Analysts Discuss Meta, Palo Alto, and Truist Financial on CNBC
- Truist Financial Corporation reported third-quarter earnings of 97 cents per share, surpassing analyst expectations.
- Meta Platforms announced department-specific layoffs affecting WhatsApp, Instagram, and Reality Labs but is engaged in share buybacks and dividends.
- The overall stock performance showed mixed reactions, with Palo Alto and Meta slightly declining, while Truist shares rose post-earnings report.

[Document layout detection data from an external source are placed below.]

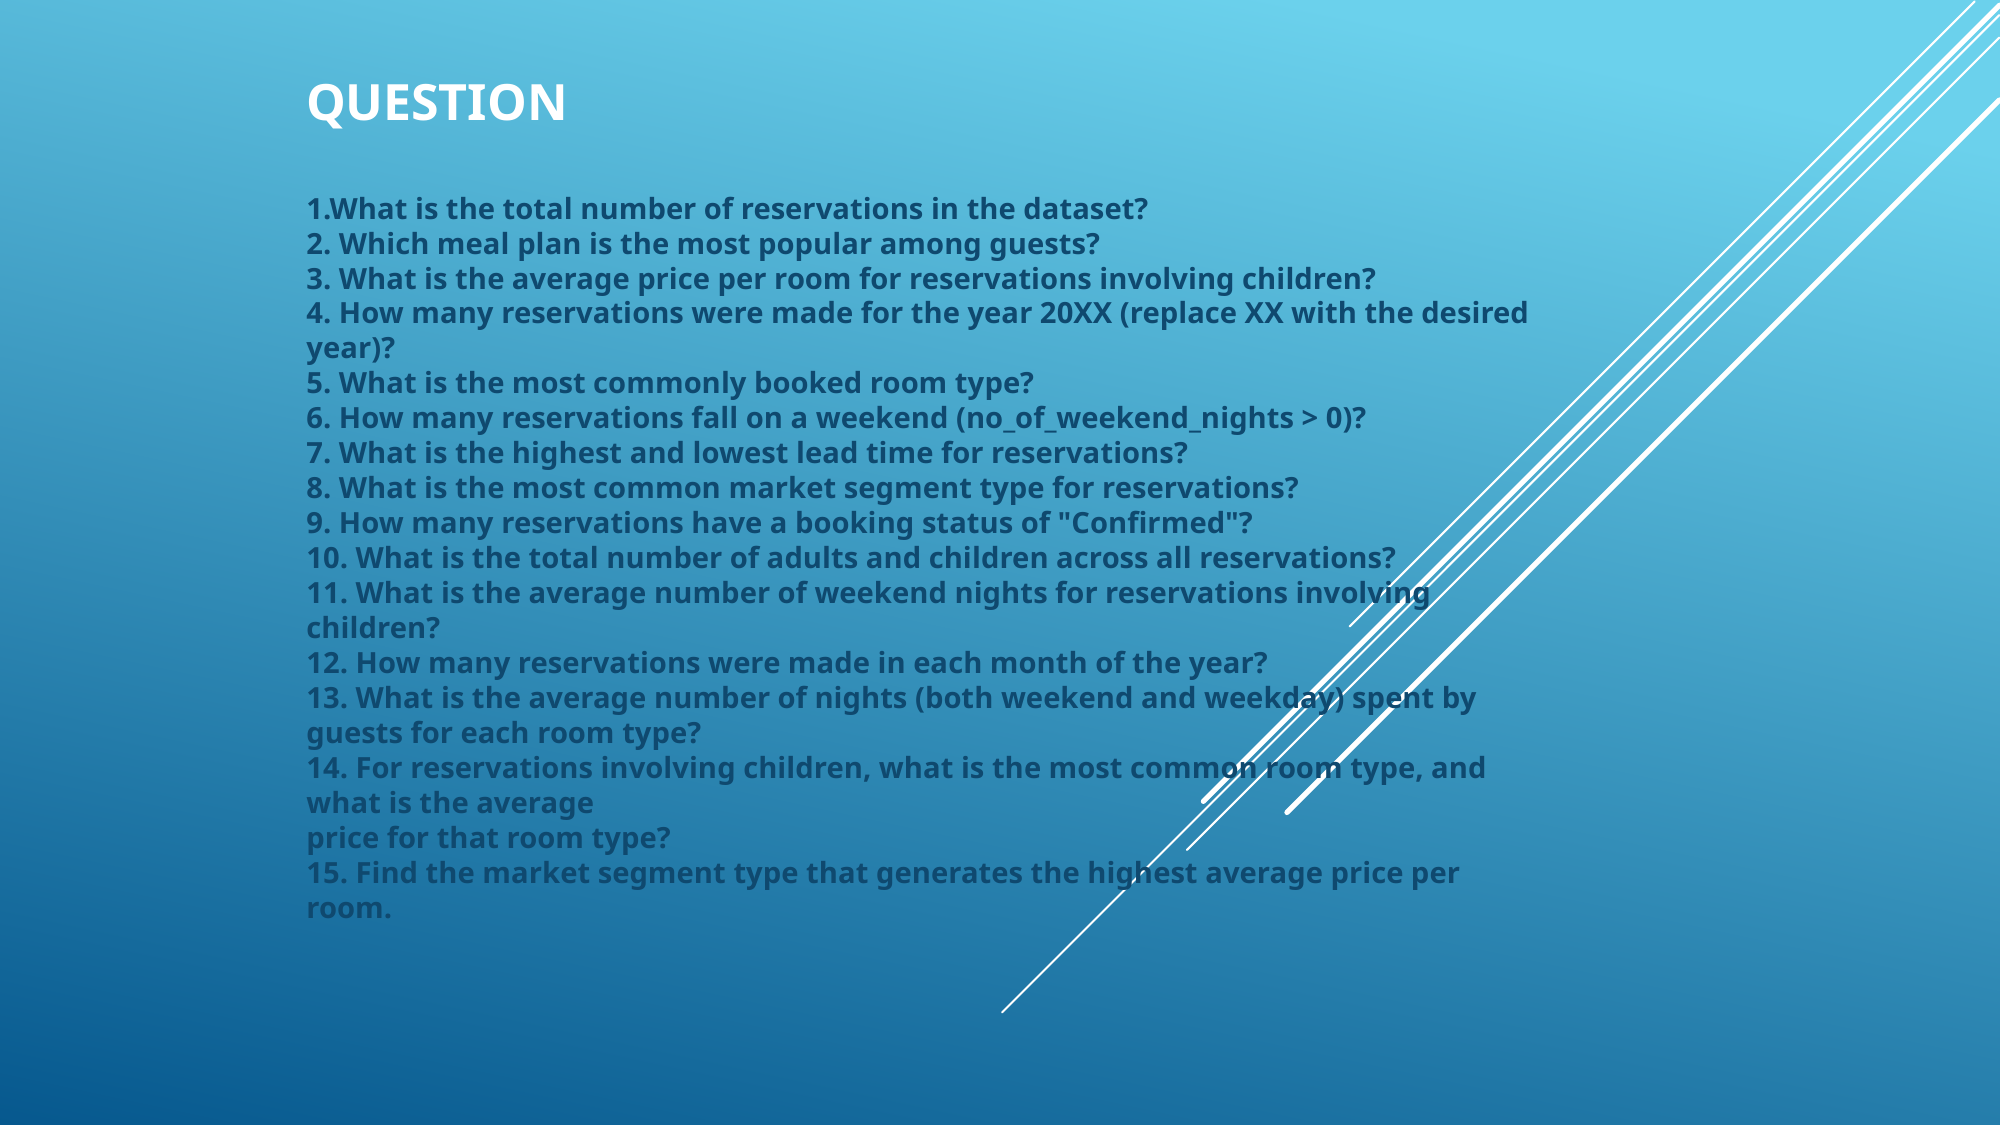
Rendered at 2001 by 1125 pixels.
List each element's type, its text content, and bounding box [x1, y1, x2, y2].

text_box QUESTION [291, 62, 796, 138]
text_box 1.What is the total number of reservations in the dataset? 2. Which meal plan is the most popular among guests? 3. What is the average price per room for reservations involving children? 4. How many reservations were made for the year 20XX (replace XX with the desired year)? 5. What is the most commonly booked room type? 6. How many reservations fall on a weekend (no_of_weekend_nights > 0)? 7. What is the highest and lowest lead time for reservations? 8. What is the most common market segment type for reservations? 9. How many reservations have a booking status of "Confirmed"? 10. What is the total number of adults and children across all reservations? 11. What is the average number of weekend nights for reservations involving children? 12. How many reservations were made in each month of the year? 13. What is the average number of nights (both weekend and weekday) spent by guests for each room type? 14. For reservations involving children, what is the most common room type, and what is the average price for that room type? 15. Find the market segment type that generates the highest average price per room. [291, 137, 1547, 1012]
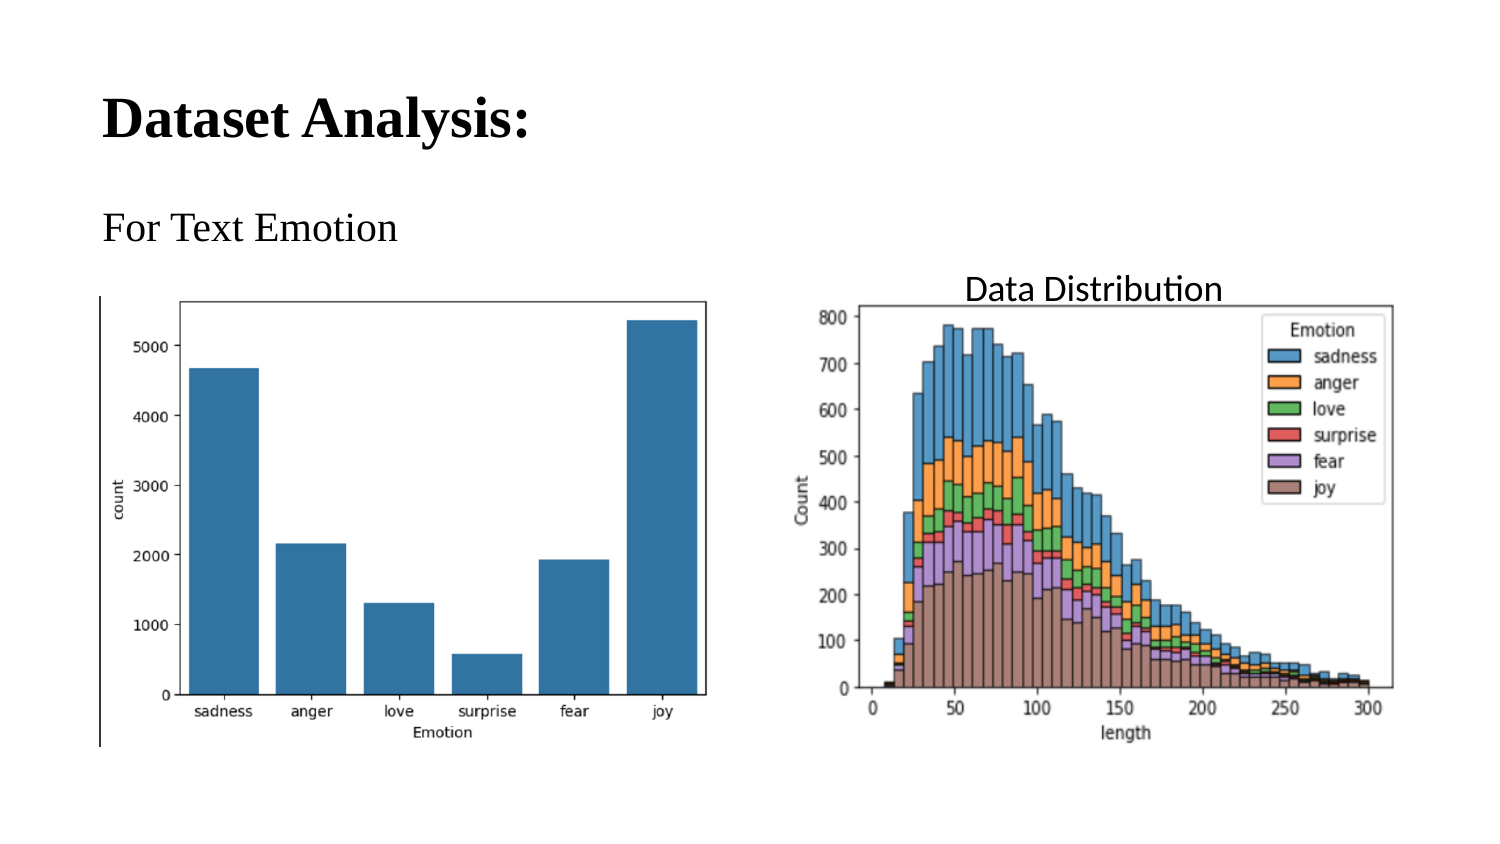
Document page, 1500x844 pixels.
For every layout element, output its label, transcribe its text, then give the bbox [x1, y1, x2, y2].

text_box Dataset Analysis: For Text Emotion [87, 71, 588, 257]
text_box Data Distribution [949, 256, 1346, 296]
picture [99, 296, 715, 747]
picture [786, 296, 1402, 747]
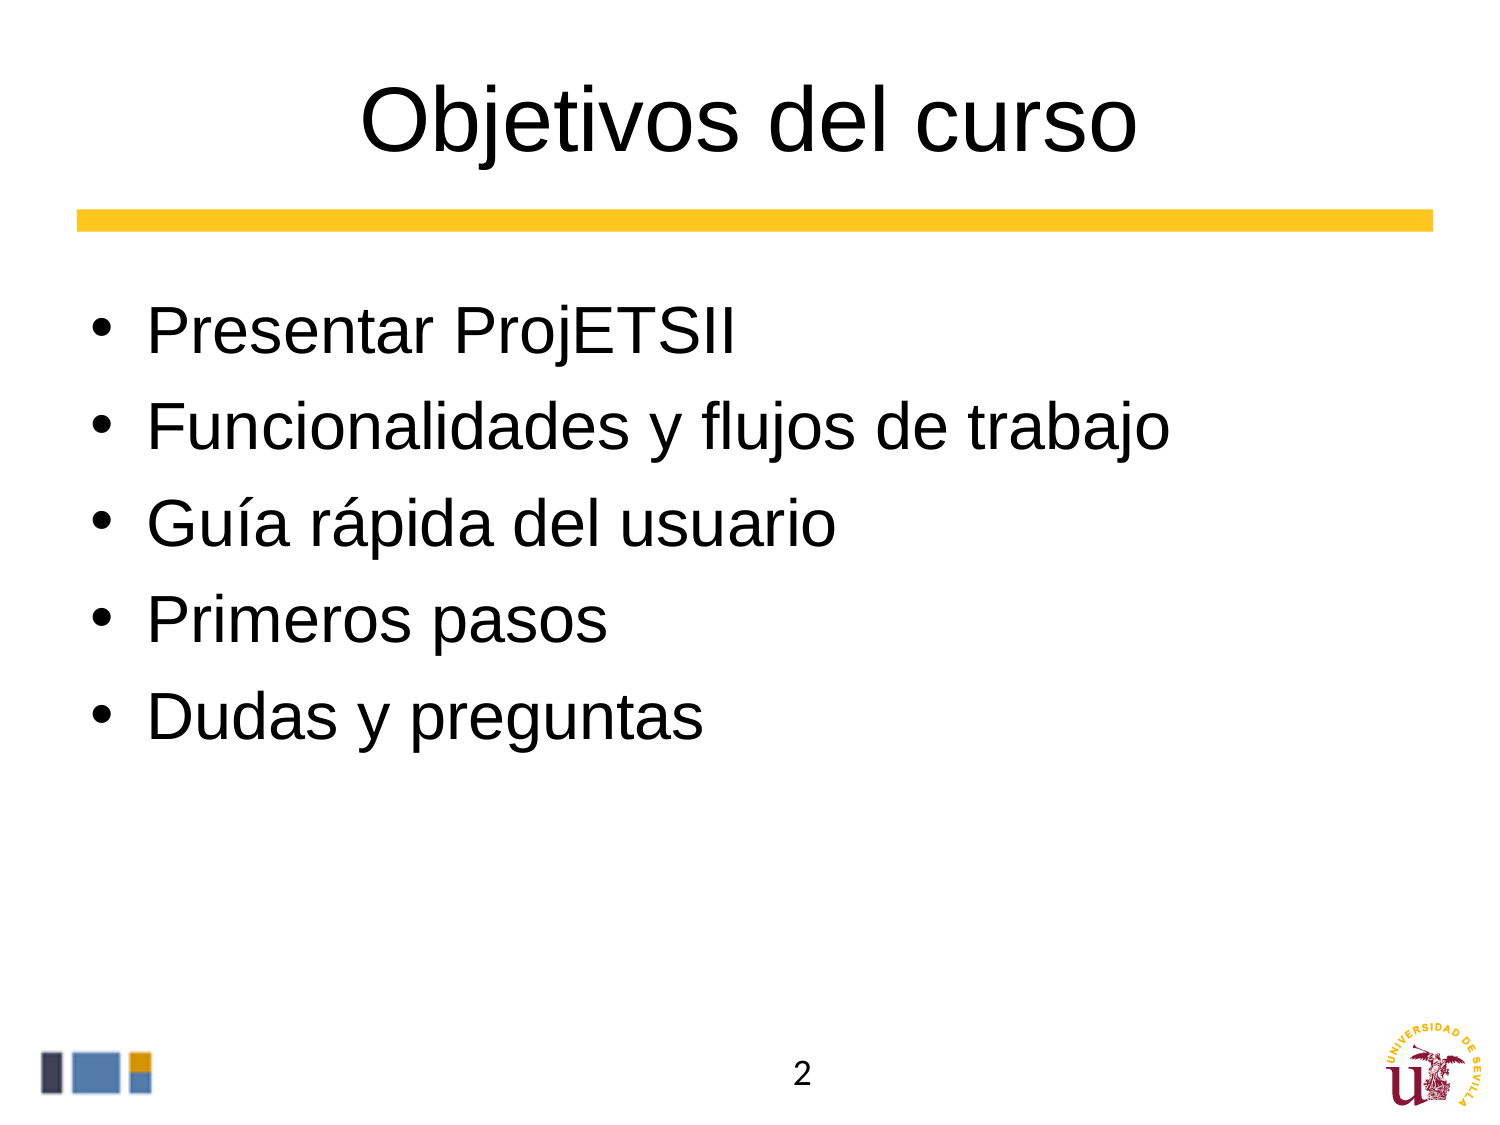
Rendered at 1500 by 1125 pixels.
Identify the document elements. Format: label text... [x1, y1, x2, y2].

text_box 2 [627, 1040, 978, 1101]
picture [29, 1044, 164, 1109]
list Presentar ProjETSII Funcionalidades y flujos de trabajo Guía rápida del usuario Primeros pasos Dudas y preguntas [74, 278, 1426, 1024]
picture [1386, 1023, 1481, 1106]
title Objetivos del curso [74, 44, 1426, 185]
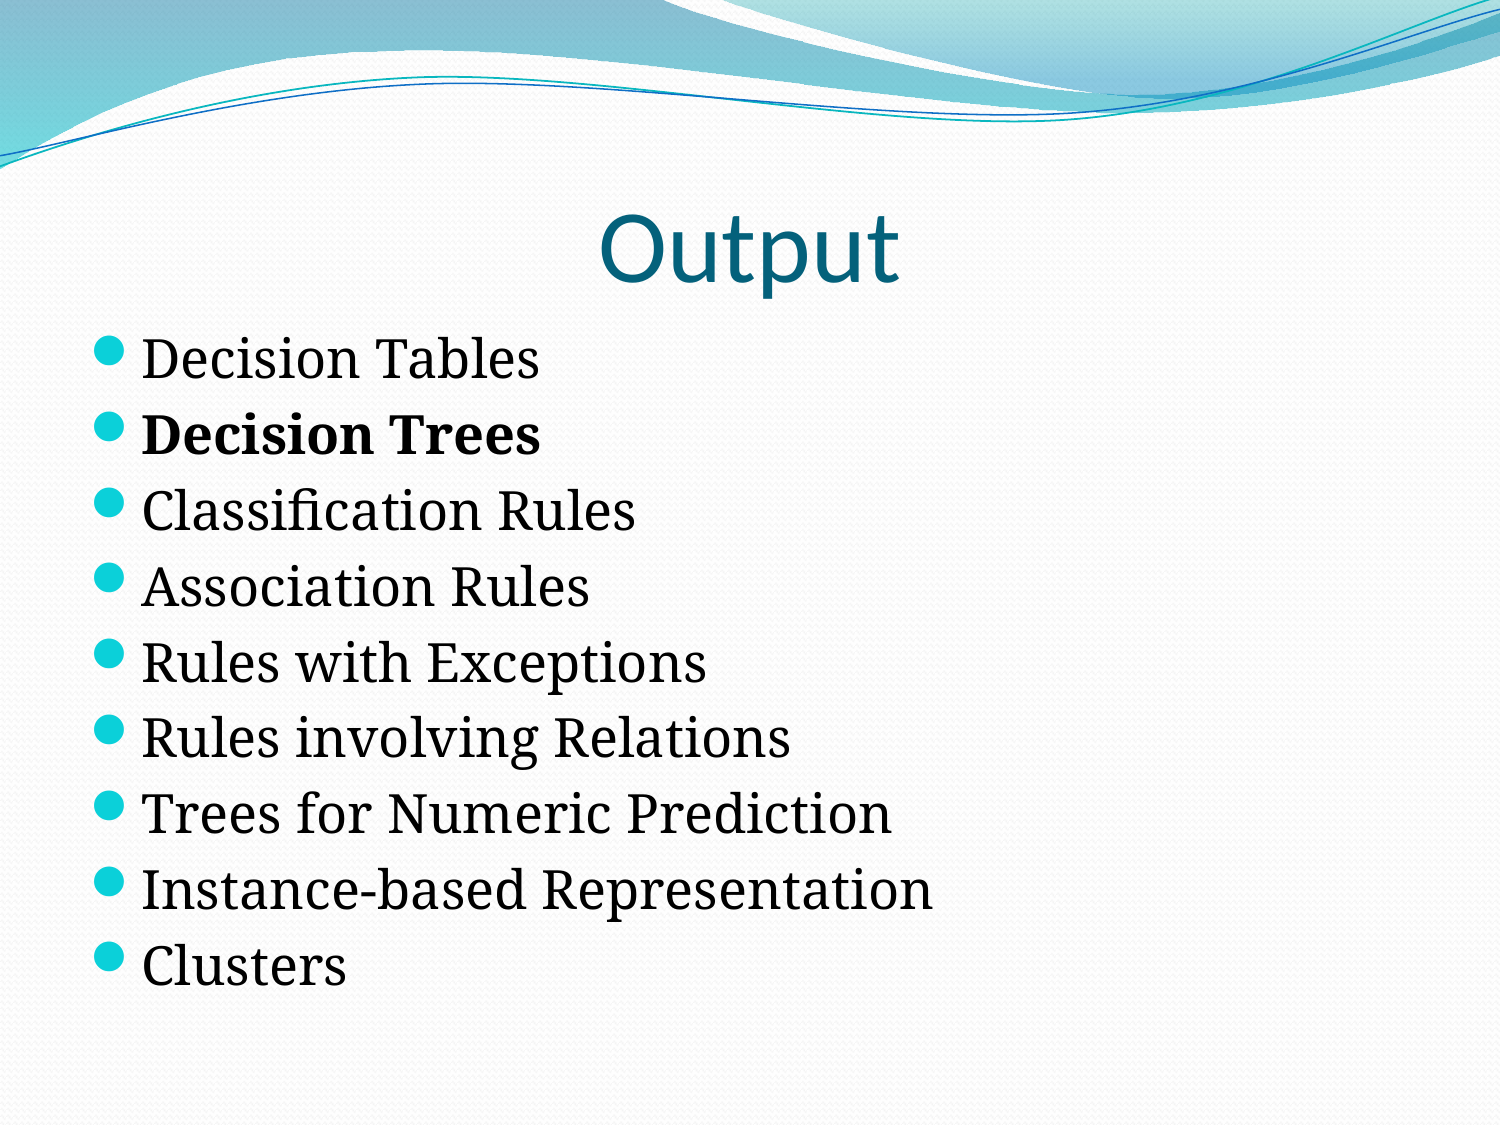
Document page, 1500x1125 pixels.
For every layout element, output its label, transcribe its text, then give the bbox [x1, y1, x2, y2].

list Decision Tables Decision Trees Classification Rules Association Rules Rules with Exceptions Rules involving Relations Trees for Numeric Prediction Instance-based Representation Clusters [75, 317, 1425, 1038]
title Output [75, 115, 1425, 303]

On October 17, 2024, Truist Financial Corporation announced better-than-expected earnings for the third quarter, reporting a profit of 97 cents per share, surpassing the analyst consensus estimate of 91 cents. This positive outcome was complemented by quarterly sales of $5.14 billion, which also exceeded expectations. In the same context, Mega Platforms, Inc. is reportedly facing smaller, department-specific layoffs as part of internal reorganizations impacting its teams across WhatsApp, Instagram, and Reality Labs. Despite these layoffs, Kevin Simpson from Capital Wealth Planning is optimistic about Meta, expressing confidence ahead of its earnings report. He pointed out that the company is actively buying back shares and paying dividends. Additionally, Jason Snipe of Odyssey Capital Advisors mentioned favorable views toward Palo Alto Networks, highlighting an Overweight rating from Keybanc analyst Eric Heath, who raised his price target for the company from $400 to $435. On the stock performance front, Palo Alto saw a slight decline of 0.4%, closing at $374.83, while Meta also dropped marginally by 0.1% to $576.47. In contrast, Truist Financial's shares gained 1.7%, ending at $43.67 following its strong earnings report. These trends in stock performance illustrate a mixed sentiment within the financial markets regarding these tech and financial companies.